A novel feature of the study was that once deployed to Iraq, soldiers completed monthly web-based stress logs providing critical data on the types of ongoing deployment-related stressors and ratings of their psychological functioning. This allowed Dr. Telch and his team to investigate the "emergence" of deployment related stress reactions such as PTSD and depression in the war zone and test whether any of the pre-deployment variables collected prior to their deployment predicted psychological disturbance while deployed. Several new discoveries have emerged from the project and have been recently published. We are continuing to analyze data from the project and hope that additional discoveries emerge to help us better identify soldiers at risk for developing significant mental illness during war zone deployment. From this research Dr.
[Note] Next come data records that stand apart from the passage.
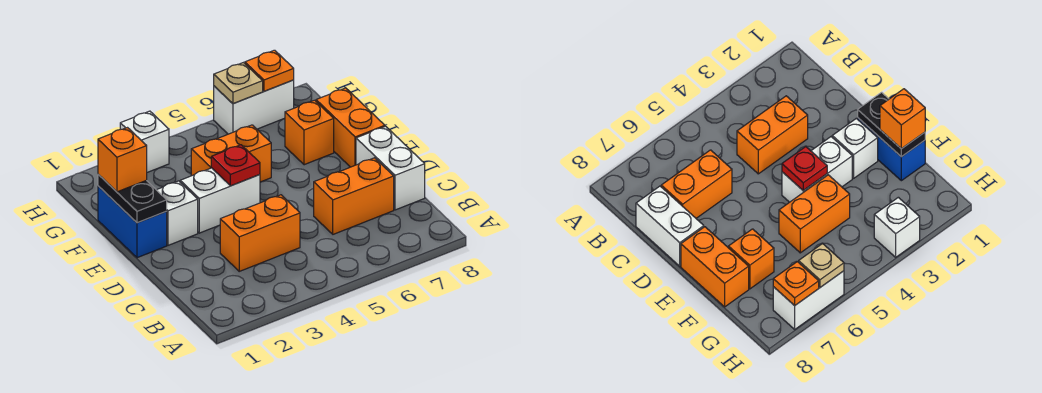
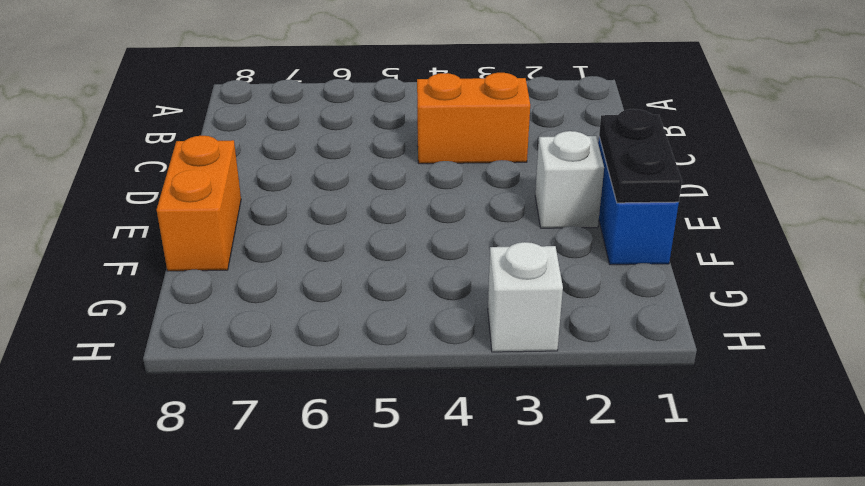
none -> orange brick C6:C7 level 1
none -> white brick C8:D8 level 1
none -> white brick E3:E4 level 1

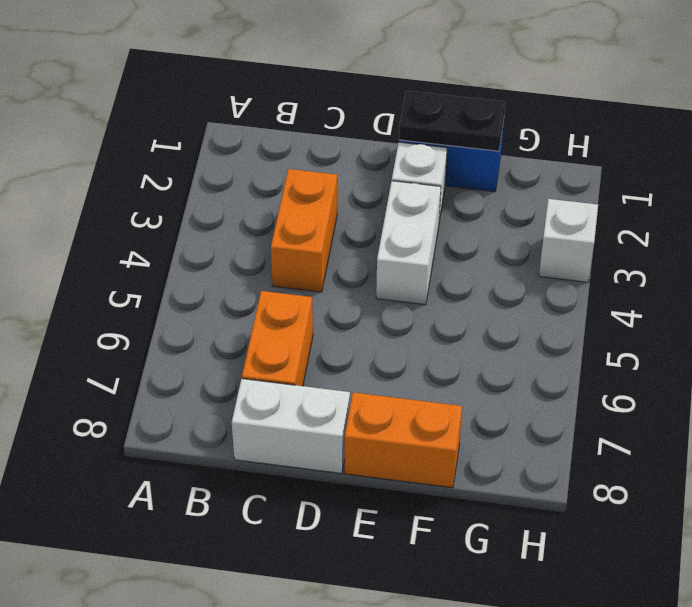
none -> orange brick F4:F5 level 1
none -> orange brick F7 level 1
none -> white brick H6:H7 level 1

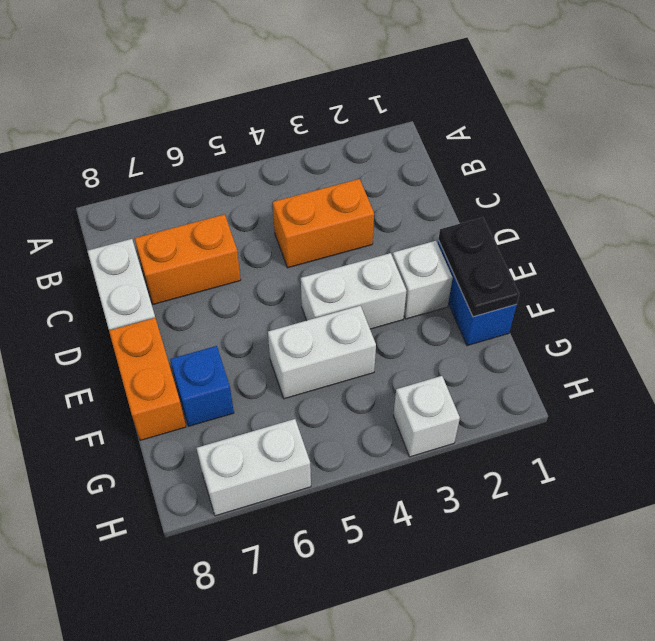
white brick F4:F5 level 1 -> orange brick F4:F5 level 1
blue brick F7 level 1 -> orange brick F7 level 1
none -> red plate E4 level 2
none -> tan plate H6 level 2
none -> orange plate H7 level 2

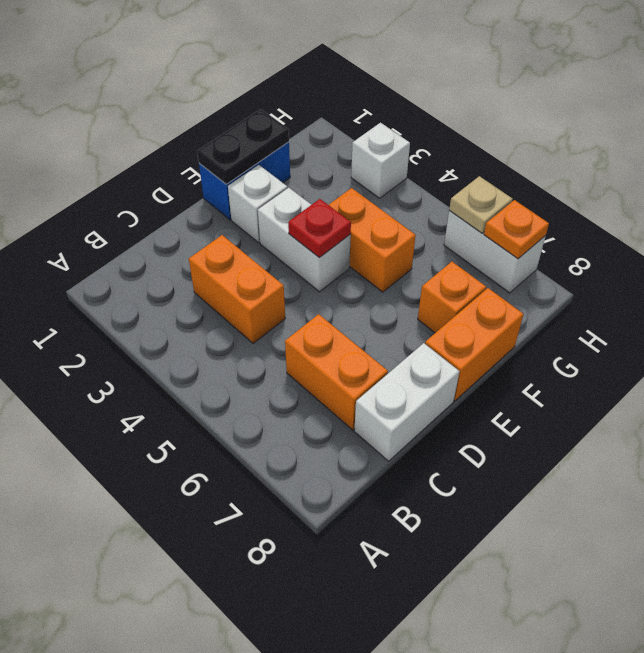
none -> orange brick F1 level 3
Telch hopes to help inform the development of more effective pre-deployment intervention programs for preventing PTSD and other deployment-related stress disorders.

Because of the large amount of data collected, analyses of soldiers' hormonal, genetic, and neuroimaging data are still ongoing. Hopefully, these analyses will lead to additional discoveries related to the identification of specific risk factors contributing to the development of PTSD and other mental disorders among deployed soldiers.

Dr. Telch is hoping to extend his PTSD risk factor research to other trauma populations such as first responders and patients presenting at the emergency room following a traumatic accident.